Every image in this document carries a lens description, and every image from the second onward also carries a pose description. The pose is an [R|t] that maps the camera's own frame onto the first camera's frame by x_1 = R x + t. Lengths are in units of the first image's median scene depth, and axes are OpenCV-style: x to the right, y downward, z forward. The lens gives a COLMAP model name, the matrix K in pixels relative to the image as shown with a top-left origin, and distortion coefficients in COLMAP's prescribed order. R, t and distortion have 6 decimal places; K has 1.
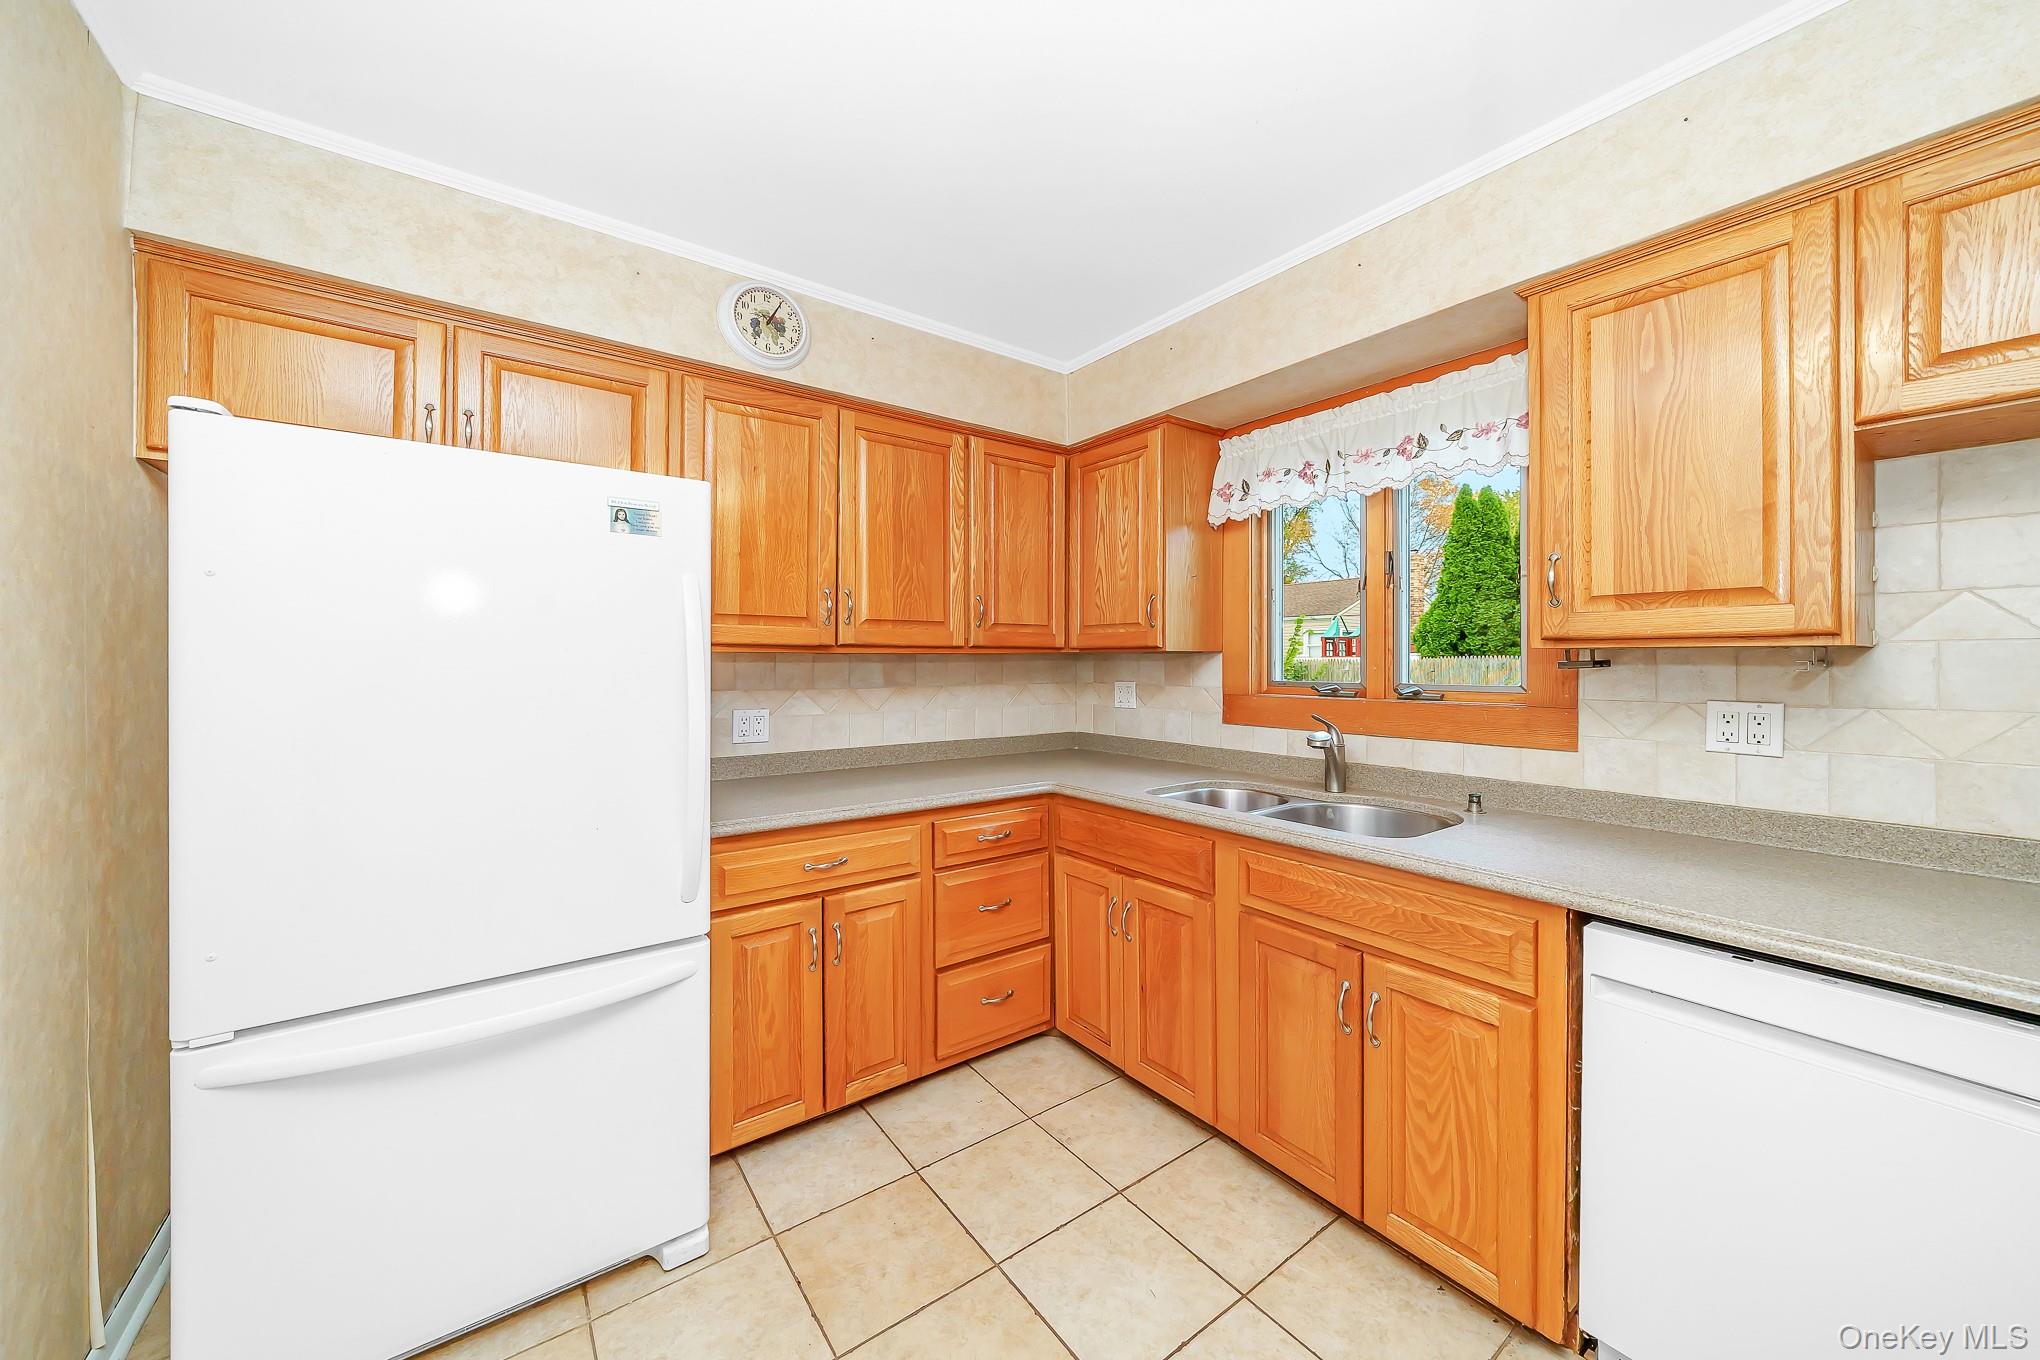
lens RADIAL K [[755.4, 0, 1041.3], [0, 755.4, 664.8], [0, 0, 1]] dist [-0.001781, 0.000044]
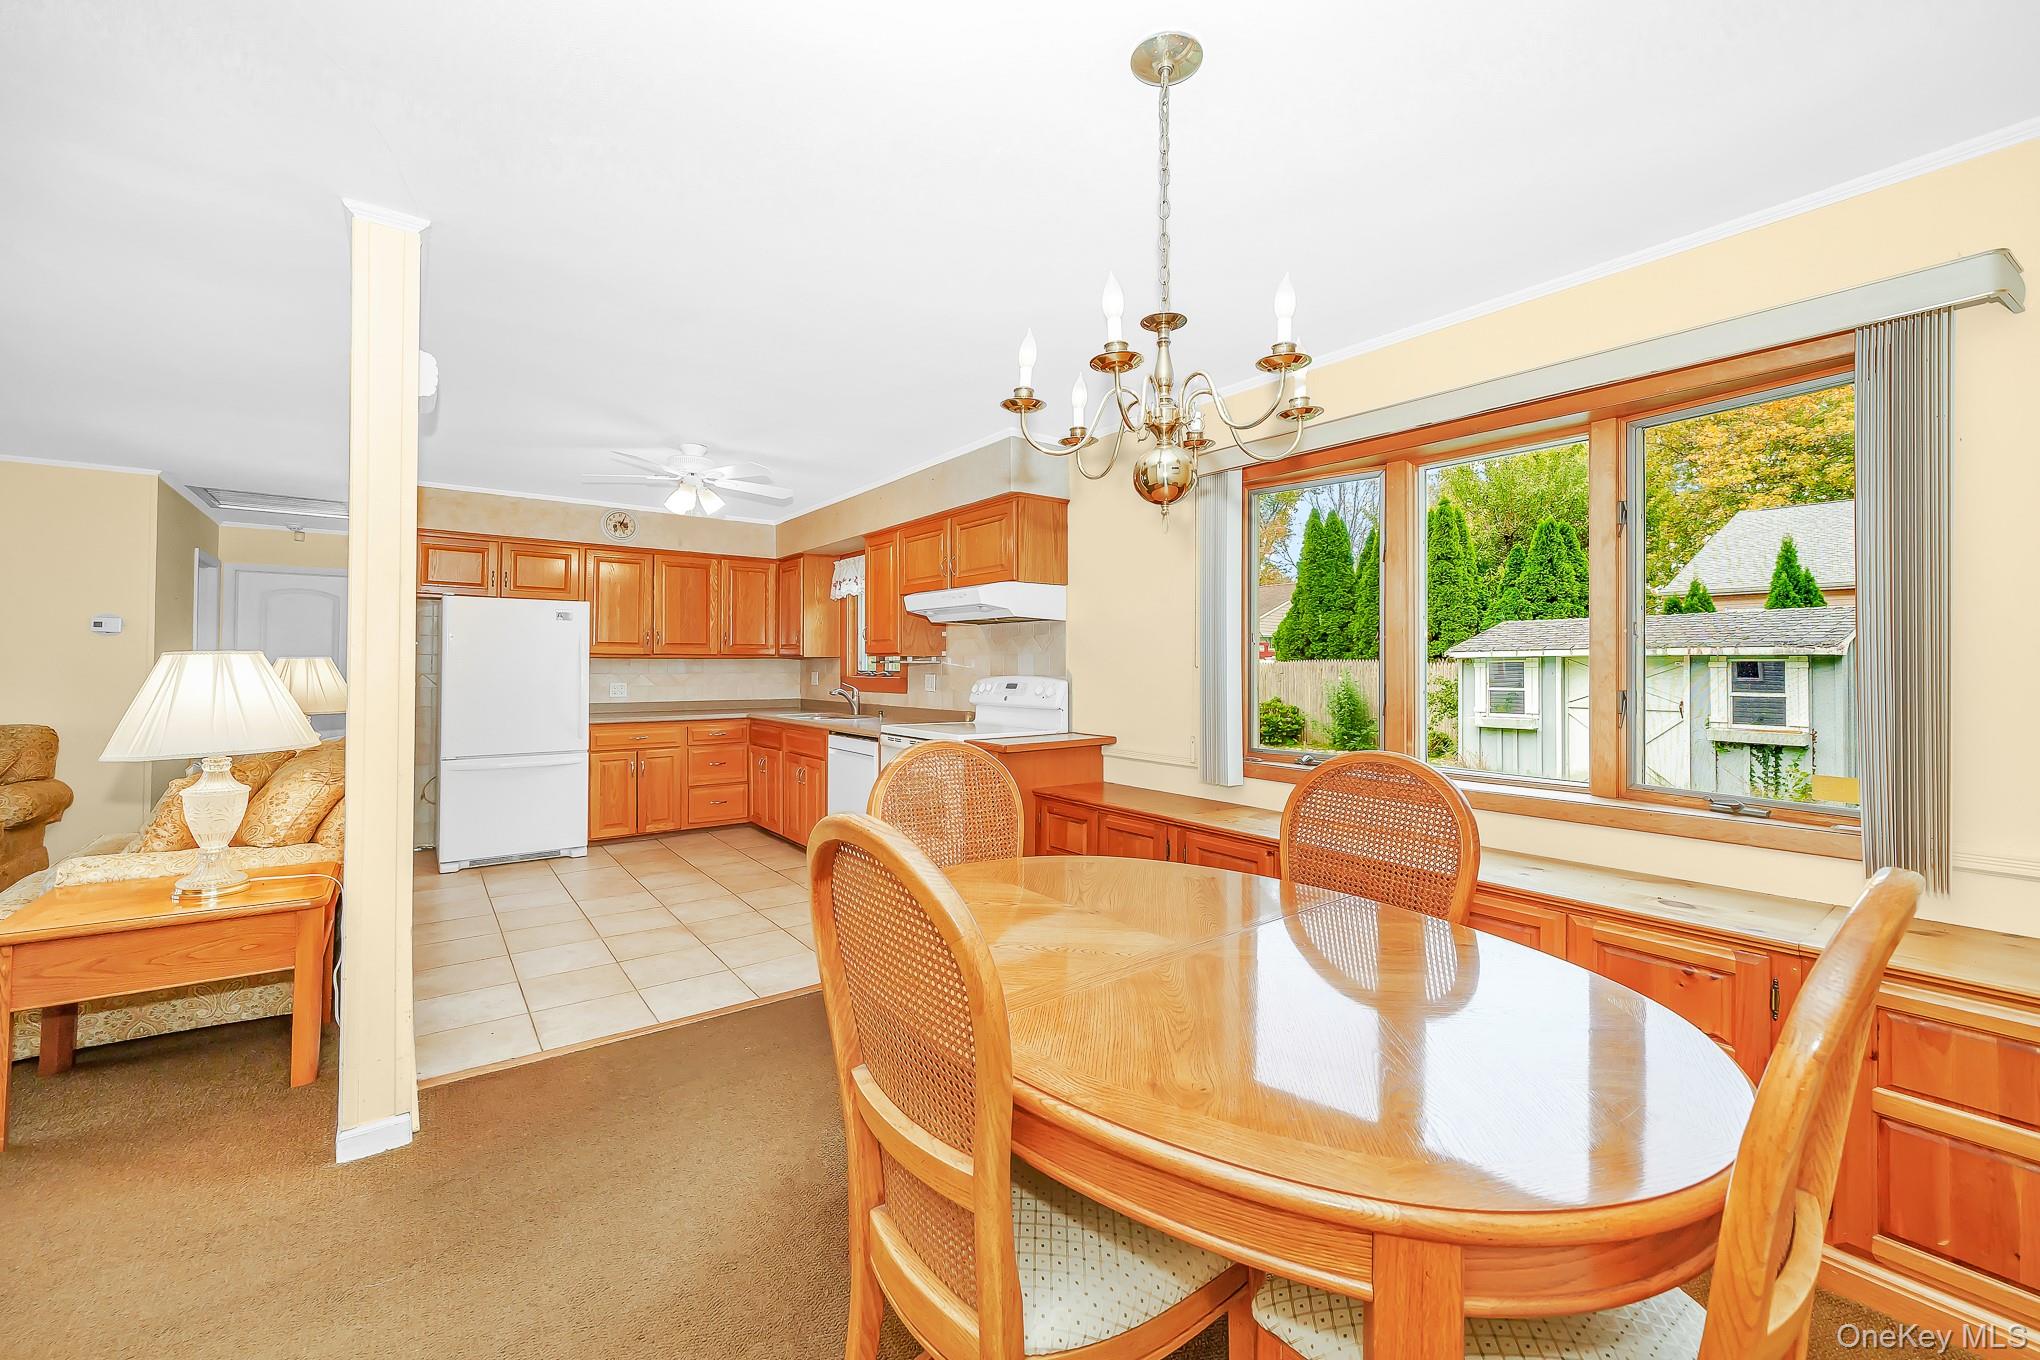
lens RADIAL K [[819.7, 0, 1033.0], [0, 819.7, 660.4], [0, 0, 1]] dist [-0.000332, 0.000113]
pose [[0.999991, 0.001408, 0.004039, 0.967719], [-0.001366, 0.999945, -0.010406, 0.018666], [-0.004054, 0.010400, 0.999938, -1.672158]]
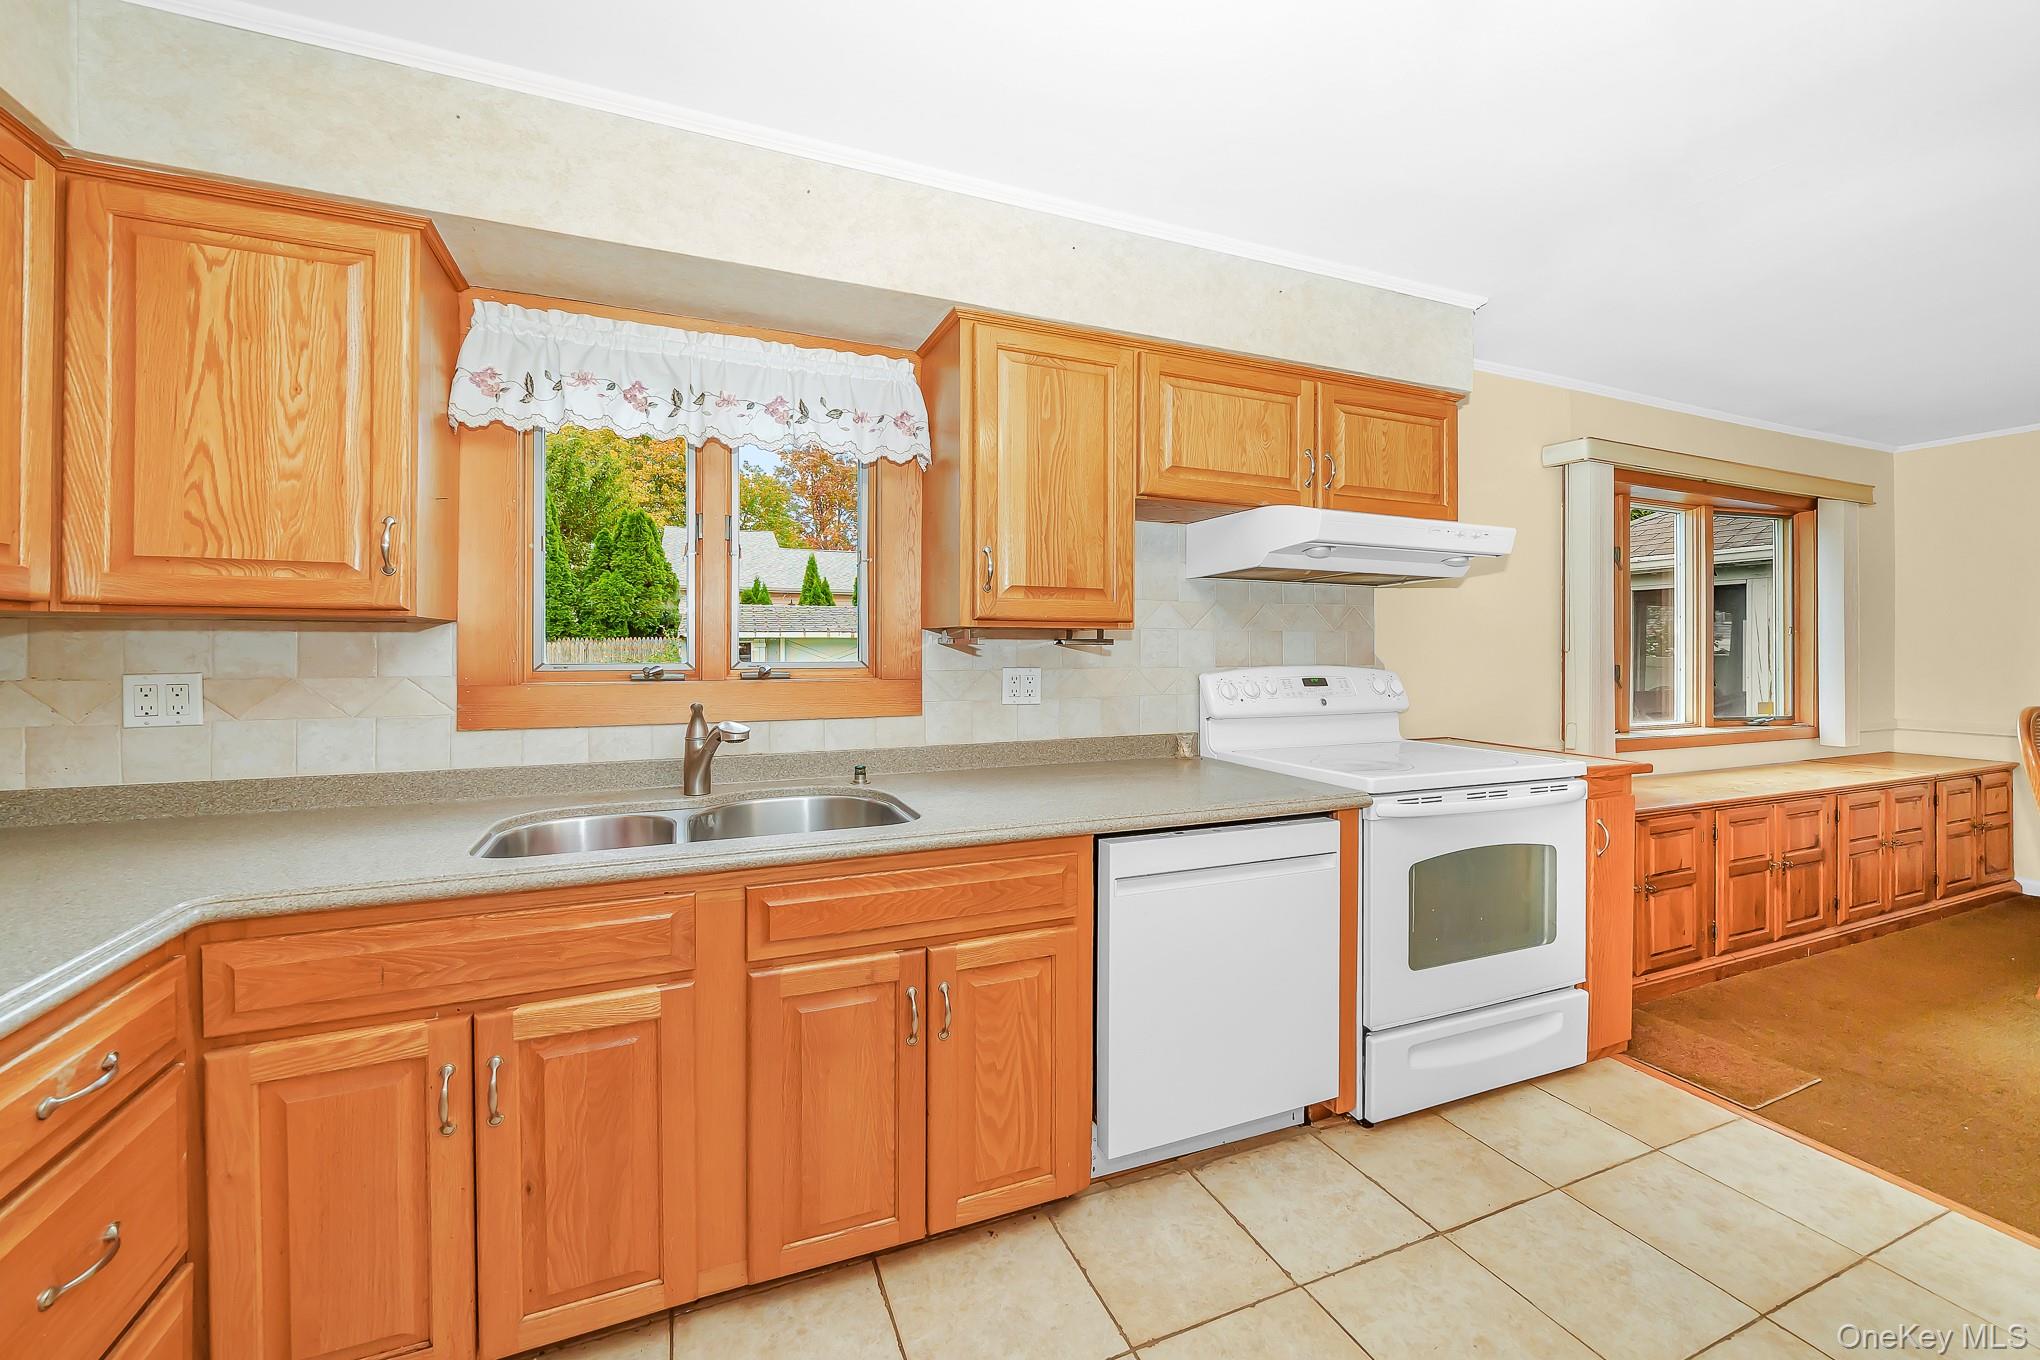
lens RADIAL K [[730.4, 0, 1013.5], [0, 730.4, 648.1], [0, 0, 1]] dist [-0.002371, -0.000146]
pose [[0.280433, -0.001162, 0.959873, -0.296301], [0.001858, 0.999998, 0.000668, 0.007806], [-0.959872, 0.001596, 0.280434, 0.464139]]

□ □ □ □ □

== What is expected ==
Copy every line of the listing above without changing anything, but leave the pictures out.

== Exercise output ==
Every image in this document carries a lens description, and every image from the second onward also carries a pose description. The pose is an [R|t] that maps the camera's own frame onto the first camera's frame by x_1 = R x + t. Lengths are in units of the first image's median scene depth, and axes are OpenCV-style: x to the right, y downward, z forward. The lens gives a COLMAP model name, the matrix K in pixels relative to the image as shown with a top-left origin, and distortion coefficients in COLMAP's prescribed order. R, t and distortion have 6 decimal places; K has 1.
lens RADIAL K [[755.4, 0, 1041.3], [0, 755.4, 664.8], [0, 0, 1]] dist [-0.001781, 0.000044]
lens RADIAL K [[819.7, 0, 1033.0], [0, 819.7, 660.4], [0, 0, 1]] dist [-0.000332, 0.000113]
pose [[0.999991, 0.001408, 0.004039, 0.967719], [-0.001366, 0.999945, -0.010406, 0.018666], [-0.004054, 0.010400, 0.999938, -1.672158]]
lens RADIAL K [[730.4, 0, 1013.5], [0, 730.4, 648.1], [0, 0, 1]] dist [-0.002371, -0.000146]
pose [[0.280433, -0.001162, 0.959873, -0.296301], [0.001858, 0.999998, 0.000668, 0.007806], [-0.959872, 0.001596, 0.280434, 0.464139]]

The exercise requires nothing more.